README file for Perl extension XML::SAX::ExpatXS

  1. Introduction
  2. Dependencies
  3. Installation
  4. Callbacks
  5. Encoding

1.Introduction

This module is a direct XS implementation of Perl SAX parser using Expat. XML::SAX::Expat is implemented as a layer over XML::Parser.

The first version of this module has been created by Matt Sergeant reusing sources of XML::Parser. The current maintainer is Petr Cimprich <petr AT gingerall DOT cz>.
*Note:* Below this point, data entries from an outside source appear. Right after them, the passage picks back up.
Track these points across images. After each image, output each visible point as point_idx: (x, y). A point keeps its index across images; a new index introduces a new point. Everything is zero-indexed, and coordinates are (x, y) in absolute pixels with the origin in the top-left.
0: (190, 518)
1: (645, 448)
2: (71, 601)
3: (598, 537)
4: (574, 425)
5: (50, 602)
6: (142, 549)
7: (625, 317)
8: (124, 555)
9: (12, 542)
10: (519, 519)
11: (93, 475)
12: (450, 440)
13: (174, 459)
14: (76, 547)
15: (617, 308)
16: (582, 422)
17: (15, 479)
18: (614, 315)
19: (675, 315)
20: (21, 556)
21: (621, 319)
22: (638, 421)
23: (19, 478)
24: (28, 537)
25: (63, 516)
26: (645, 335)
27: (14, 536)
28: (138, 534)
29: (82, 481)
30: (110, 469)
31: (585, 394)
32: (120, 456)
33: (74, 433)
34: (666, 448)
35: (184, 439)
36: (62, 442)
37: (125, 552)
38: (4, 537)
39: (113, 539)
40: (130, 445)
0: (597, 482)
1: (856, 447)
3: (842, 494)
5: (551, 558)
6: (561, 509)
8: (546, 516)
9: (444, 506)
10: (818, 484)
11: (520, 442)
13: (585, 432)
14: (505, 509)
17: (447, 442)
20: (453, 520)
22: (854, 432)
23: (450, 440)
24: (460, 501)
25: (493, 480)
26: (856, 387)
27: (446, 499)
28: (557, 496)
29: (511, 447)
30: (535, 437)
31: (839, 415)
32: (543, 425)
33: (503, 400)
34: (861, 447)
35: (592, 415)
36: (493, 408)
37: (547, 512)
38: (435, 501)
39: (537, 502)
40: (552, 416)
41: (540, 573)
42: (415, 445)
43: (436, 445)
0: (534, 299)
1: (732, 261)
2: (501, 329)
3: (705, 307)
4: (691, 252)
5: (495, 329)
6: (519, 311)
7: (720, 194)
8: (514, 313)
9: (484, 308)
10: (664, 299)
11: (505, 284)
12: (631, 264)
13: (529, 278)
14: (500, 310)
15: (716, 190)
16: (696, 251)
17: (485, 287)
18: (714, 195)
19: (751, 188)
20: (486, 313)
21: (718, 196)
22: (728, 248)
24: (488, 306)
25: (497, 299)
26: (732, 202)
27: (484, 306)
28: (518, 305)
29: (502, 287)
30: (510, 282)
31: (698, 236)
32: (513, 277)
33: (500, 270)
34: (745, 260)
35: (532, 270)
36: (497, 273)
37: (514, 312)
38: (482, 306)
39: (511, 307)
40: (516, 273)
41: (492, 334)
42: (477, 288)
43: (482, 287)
The wrapper is considered stable. Feedback of any kind is appreciated.

2. Dependencies

This module requires Expat XML parser. XML::SAX::ExpatXS 1.10 or higher requires Expat 1.95.4 or higher (because of XML_SetSkippedEntityHandler). For older Expat versions, it is recommended to use XML::SAX::ExpatXS 1.09.

You can download Expat from: http://expat.sourceforge.net/

Required Perl modules are:

        XML::NamespaceSupport
        XML::SAX

3. Installation

perl Makefile.PL
make
make test
make install

You will need a C compiler to build this module from sources. Other option is to install a binary PPM package.

Expat must be installed prior to building XML::SAX::ExpatXS. If expat is installed, but in a non-standard directory, then use the following options to Makefile.PL:

EXPATLIBPATH=... To set the directory in which to find libexpat

EXPATINCPATH=... To set the directory in which to find expat.h

For example:

perl Makefile.PL EXPATLIBPATH=/home/me/lib EXPATINCPATH=/home/me/include

Note that if you build against a shareable library in a non-standard location you may (on some platforms) also have to set your LD_LIBRARY_PATH environment variable at run time for perl to find the library. On Windows, you have to set your PATH environment variable.

4. Callbacks

These Perl SAX callbacks are supported and tested:

start_document()
end_document()
start_element()
end_element()
characters()
processing_instruction()
start_prefix_mapping()
end_prefix_mapping()
set_document_locator()
fatal_error()
comment()
start_dtd()
end_dtd()
start_cdata()
end_cdata()
element_decl
attribute_decl
notation_decl()
unparsed_entity_decl()
external_entity_decl()
internal_entity_decl()
start_entity()
end_entity ()
resolve_entity()
skipped_entity()

These methods are never called by XML::SAX::ExpatXS:

warning()
error()
ignorable_whitespace()

This one is deprecated but it works with XML::SAX::ExpatXS:

xml_decl()

5. Encoding

These charsets and encodings are supported:

UTF-8        (1)
UTF-16       (1)
US-ASCII     (1)

ISO-8859-1 (1)
ISO-8859-2 (2)
ISO-8859-3 (2)
ISO-8859-4 (2)
ISO-8859-5 (2)
ISO-8859-7 (2)
ISO-8859-8 (2)
ISO-8859-9 (2)
WINDOWS-1250 (2)
WINDOWS-1252 (2)

BIG5         (2)
EUC-KR       (2)
EUC-JP       (2,3)

Shift JIS. (2,3)

(1) Expat built-in
(2) external handler
(3) see lib/XML/SAX/ExpatXS/Encodings/Japanese_Encodings.msg

Other encodings can be added with XML::Encoding, see lib/XML/SAX/ExpatXS/Encodings/README for more info.